Archive for Sunday, February 27, 2005
Not Equity’s idea of a poster girl
Jennifer PAZ has become Exhibit A in Actors’ Equity’s case against erstwhile members of the union who work in stage productions without Equity contracts.
The L.A.-based actress, best known as the star of the Equity-blessed “Miss Saigon” tour that played L.A. in 1995, quit the union in 2003 to play the same role on a nonunion tour.
She hoped to rejoin, however, in time to appear in a Rubicon Theatre production, “Songs for a New World,” that will open in Ventura on Saturday. She appeared in the same show at Los Angeles Theatre Center in the summer of 2003.
But at a Jan. 6 meeting in New York, Equity’s top brass squelched Paz’s application to return to the union. An article in this month’s Equity newsletter, headlined “Scab Actor Denied Readmission to Equity,” noted the opinion of the union’s President’s Planning Committee that Paz wasn’t remorseful for her previous action. It didn’t help her case that she was still employed by the nonunion “Miss Saigon” even as she asked to be readmitted to Equity.
Reached at her L.A. home last week during a two-week break in the “Miss Saigon” tour, Paz declined to talk about the rejection until after she had consulted her attorney.
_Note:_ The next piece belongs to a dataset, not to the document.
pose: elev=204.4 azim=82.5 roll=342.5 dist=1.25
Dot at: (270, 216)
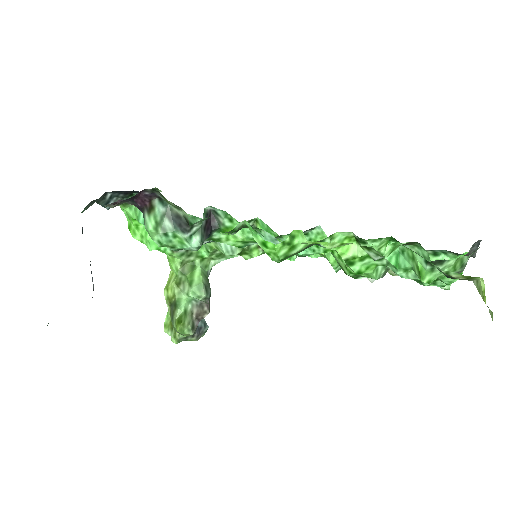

In Ventura, Rubicon producer Karyl Lynn Burns said, “We love and admire Jennifer. We hope at some point she’ll be readmitted to the union.” Still, the Rubicon contract with Equity requires that 79% of the actors in a given show belong to the union, and “Songs For a New World” has only four actors. The cast includes another “Miss Saigon” veteran, Joan Almedilla.